ARPA draws on a diverse set of institutional partners, from the Brazilian non-profit organization FUNBIO to the Ministry of the Environment and state government agencies to international donors and organizations, civil society, scientific advisors, and international and domestic experts. This partnership across the grassroots, national, and international levels reflects a new, participatory approach to protected area management and conservation that is proving to be a global model. For example, ARPA has helped create local protected area committees, as required under Brazilian law, to bring communities into the process of creating and managing reserves, and has helped strengthen the ability of five state governments (Mato Grosso, Acre, Tocantins, Rondônia and Amazonas) to conserve their own state protected areas. ARPA’s efforts to institutionalize the political will for conservation and increase support for conservation goals as part of the mandate for state governance is an important contribution to state capacity in the Amazon.

But the creation of strictly protected areas alone is not enough. About half of ARPA protected areas are extractive reserves and sustainable development reserves that directly benefit local human communities. The project has been instrumental in promoting the sustainable use of natural resources associated with the protection of culturally and socially important livelihoods —thus helping prevent even more damaging economic activities from taking root. The economic gains, in turn, are helping to deliver global environmental services, including climate change mitigation.

As the world looks to protect the Amazon as a globally essential carbon sink, ARPA has been an important showcase for the types of mechanisms needed for successful action. The 62 protected areas supported by ARPA are preserving a forest carbon stock of about 4.6 billion tons of carbon (18 percent of the total stock protected in the Amazon), almost twice that required for emissions reduction under the first phase of the Kyoto Protocol. Models based on a small part of ARPA (13 protected areas created between 2003 and 2007) showed that around 1.1 billion tons of carbon could be saved from emissions until 2050. Similar studies showed that the total of Brazilian Amazon protected areas could be responsible for saving some eight billion tons of carbon.

Protected areas are also the most cost-effective means of reducing carbon emissions from deforestation and are thus a sound investment. The cost of decreasing emissions from deforestation in the Brazilian Amazon is estimated as US$1 to $2 per ton of CO2 equivalent. This includes paying for programs benefiting local communities within forests and other ecosystems, opportunity costs, plus law enforcement and further financial support for protected areas. By the conservative estimate of the Brazilian Government, Amazonian rainforest contains 100 tons of carbon per hectare, so the cost would be US$100-$200 per hectare. ARPA, however, demonstrated that protected areas can achieve the same result for just US$10 dollars per hectare.

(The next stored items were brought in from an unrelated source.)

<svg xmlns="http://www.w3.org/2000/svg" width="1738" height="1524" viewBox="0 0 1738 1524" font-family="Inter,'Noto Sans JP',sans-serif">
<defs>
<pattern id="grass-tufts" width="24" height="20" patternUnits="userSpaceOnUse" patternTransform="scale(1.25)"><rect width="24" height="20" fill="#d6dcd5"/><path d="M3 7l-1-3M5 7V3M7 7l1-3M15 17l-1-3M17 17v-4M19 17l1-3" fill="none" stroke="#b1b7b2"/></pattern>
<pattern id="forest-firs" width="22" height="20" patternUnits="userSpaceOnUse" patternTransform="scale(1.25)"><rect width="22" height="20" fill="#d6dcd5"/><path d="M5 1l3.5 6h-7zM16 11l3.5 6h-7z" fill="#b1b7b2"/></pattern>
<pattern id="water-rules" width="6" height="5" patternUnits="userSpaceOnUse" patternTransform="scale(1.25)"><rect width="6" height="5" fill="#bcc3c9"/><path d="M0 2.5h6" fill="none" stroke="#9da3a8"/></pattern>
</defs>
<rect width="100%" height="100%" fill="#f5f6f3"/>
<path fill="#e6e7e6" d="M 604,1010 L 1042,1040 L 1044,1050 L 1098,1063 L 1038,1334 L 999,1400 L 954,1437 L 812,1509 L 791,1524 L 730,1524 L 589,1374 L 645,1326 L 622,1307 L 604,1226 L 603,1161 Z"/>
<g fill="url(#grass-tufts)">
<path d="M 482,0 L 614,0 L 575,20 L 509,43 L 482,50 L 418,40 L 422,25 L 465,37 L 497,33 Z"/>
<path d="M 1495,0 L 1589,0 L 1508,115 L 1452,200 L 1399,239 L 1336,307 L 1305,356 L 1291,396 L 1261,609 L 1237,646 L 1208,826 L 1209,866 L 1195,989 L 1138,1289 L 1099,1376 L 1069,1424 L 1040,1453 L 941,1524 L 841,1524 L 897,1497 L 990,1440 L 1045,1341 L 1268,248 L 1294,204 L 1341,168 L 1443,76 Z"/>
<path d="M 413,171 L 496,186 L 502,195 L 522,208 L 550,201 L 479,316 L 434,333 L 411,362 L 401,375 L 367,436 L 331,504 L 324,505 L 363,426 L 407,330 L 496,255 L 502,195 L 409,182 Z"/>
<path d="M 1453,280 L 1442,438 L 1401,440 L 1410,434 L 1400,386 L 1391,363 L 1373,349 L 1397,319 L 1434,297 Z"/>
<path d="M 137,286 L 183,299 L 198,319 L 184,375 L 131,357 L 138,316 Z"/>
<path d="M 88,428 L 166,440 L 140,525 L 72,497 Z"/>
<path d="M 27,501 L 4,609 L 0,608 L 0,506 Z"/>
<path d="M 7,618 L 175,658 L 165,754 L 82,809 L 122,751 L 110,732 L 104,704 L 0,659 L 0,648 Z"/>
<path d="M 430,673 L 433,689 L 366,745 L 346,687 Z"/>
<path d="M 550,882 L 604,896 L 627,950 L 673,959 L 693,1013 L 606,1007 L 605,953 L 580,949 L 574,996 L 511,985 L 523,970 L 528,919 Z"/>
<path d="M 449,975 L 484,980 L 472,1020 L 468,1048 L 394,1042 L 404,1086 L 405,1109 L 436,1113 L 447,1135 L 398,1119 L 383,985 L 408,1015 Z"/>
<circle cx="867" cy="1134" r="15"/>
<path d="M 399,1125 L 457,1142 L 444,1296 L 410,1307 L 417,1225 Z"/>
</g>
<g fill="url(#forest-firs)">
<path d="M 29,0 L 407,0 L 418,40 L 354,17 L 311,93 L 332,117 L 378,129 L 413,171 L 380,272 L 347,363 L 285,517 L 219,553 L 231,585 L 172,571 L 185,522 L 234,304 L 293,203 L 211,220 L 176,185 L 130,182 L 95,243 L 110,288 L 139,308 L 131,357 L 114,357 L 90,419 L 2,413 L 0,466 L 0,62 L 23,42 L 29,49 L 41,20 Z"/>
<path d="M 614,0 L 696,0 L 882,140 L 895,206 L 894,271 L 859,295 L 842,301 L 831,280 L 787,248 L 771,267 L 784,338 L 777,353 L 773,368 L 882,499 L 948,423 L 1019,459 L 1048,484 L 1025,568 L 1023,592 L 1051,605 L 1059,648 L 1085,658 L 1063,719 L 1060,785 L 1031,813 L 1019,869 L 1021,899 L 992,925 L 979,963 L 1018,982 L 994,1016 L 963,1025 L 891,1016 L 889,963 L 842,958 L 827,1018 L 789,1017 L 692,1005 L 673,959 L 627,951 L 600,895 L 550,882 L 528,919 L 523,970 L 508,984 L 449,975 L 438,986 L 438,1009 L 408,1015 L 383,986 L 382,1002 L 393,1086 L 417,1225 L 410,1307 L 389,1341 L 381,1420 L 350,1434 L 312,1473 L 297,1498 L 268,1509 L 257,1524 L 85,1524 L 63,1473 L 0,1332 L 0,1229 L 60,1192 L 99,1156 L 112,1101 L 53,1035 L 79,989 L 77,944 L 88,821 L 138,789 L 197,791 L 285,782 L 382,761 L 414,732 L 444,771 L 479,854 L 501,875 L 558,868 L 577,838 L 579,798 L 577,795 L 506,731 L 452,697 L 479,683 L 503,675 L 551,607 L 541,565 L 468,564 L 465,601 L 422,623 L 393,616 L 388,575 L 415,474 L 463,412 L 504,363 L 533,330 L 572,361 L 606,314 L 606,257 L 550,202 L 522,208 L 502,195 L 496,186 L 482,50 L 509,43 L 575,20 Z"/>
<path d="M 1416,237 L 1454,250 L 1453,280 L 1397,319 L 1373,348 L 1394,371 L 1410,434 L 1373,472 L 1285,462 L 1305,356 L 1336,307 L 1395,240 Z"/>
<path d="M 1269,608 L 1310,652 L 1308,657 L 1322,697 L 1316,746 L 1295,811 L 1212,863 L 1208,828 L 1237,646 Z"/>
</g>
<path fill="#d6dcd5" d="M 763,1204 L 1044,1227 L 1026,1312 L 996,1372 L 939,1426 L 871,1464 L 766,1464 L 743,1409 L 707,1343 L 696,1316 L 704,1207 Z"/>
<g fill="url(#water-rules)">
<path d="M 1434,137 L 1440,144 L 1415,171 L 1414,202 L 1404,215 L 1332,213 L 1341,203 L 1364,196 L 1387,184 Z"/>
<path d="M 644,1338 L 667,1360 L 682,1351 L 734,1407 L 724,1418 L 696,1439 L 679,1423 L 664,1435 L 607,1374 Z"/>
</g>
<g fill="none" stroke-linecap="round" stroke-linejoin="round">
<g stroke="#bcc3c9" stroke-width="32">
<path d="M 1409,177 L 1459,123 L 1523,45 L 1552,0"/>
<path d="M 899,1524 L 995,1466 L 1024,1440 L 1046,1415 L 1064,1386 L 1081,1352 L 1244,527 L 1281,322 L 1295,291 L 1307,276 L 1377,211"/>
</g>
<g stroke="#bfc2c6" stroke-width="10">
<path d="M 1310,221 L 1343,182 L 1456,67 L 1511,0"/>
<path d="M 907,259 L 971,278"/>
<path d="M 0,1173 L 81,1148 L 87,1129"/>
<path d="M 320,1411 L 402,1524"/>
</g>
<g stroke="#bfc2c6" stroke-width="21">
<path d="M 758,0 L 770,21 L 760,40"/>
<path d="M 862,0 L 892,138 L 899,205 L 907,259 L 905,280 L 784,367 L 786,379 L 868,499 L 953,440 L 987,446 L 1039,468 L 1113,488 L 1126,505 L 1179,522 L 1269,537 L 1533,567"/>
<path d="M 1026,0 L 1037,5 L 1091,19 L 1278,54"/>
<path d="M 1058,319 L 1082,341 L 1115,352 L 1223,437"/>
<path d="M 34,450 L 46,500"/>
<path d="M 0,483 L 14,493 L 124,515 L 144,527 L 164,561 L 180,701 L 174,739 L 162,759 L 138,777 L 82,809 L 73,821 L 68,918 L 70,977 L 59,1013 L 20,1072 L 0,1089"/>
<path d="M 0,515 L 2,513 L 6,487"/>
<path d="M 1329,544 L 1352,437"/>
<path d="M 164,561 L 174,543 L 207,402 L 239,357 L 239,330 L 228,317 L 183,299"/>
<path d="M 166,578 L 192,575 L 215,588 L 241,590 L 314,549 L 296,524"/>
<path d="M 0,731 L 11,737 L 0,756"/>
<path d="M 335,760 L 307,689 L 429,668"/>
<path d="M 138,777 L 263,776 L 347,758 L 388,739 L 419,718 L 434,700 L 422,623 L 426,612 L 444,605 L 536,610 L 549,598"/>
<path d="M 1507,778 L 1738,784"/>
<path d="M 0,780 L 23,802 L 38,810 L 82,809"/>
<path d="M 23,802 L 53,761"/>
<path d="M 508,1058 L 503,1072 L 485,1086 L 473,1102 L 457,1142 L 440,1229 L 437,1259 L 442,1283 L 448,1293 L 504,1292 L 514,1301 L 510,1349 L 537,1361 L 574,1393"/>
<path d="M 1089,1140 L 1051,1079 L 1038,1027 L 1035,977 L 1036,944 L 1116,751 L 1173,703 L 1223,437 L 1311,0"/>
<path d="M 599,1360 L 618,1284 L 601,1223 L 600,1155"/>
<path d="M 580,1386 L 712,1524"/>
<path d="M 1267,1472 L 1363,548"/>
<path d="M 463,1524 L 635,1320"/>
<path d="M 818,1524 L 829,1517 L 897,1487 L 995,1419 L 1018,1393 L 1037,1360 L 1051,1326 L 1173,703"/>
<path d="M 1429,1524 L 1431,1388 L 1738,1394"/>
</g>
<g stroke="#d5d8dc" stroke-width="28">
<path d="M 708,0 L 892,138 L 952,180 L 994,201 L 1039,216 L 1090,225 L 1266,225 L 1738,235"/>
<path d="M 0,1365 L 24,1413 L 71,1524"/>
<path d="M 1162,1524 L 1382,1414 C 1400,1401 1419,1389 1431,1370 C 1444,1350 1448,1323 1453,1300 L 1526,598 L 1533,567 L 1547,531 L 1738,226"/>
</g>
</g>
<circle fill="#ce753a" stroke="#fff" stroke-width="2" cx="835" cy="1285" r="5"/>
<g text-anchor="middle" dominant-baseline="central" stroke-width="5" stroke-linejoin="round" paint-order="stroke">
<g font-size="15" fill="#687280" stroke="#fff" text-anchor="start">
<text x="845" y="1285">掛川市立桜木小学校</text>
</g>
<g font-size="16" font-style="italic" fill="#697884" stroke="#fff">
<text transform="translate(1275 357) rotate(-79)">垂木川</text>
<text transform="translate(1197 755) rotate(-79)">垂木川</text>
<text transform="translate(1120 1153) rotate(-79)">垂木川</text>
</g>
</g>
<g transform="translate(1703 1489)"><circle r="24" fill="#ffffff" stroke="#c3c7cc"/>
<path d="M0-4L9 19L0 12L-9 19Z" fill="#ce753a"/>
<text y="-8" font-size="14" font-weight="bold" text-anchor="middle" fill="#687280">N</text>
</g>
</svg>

Investment in protected areas brings multiple benefits. It decreases emissions at less cost than other options while generating revenue. The economic profits from creating and strengthening protected areas is estimated to reach tens of billions of dollars by 2050, once the other benefits of leaving the forests standing — such as preventing flooding and soil erosion, regulating temperature and rainfall, ecotourism, cultural values, scientific research, and so on — are taken into account.

During the second of three planned phases of ARPA, to last from 2010 until 2014, the overall target for the project have been expanded to cover those ecosystem services as well. The spatial extent will also increase, to a total of 60 million hectares of the Brazilian Amazon.

ARPA represents not only the world’s largest conservation program in protected areas but a crucial component of a sustainable future for the Amazon. The project has demonstrated the economic value of biodiversity and protected areas. It has shown that dramatic expansion of biodiversity conservation is not only possible in the tropics, but that such expansion can be part of broader efforts to bring biodiversity and ecosystem services into local and national economies.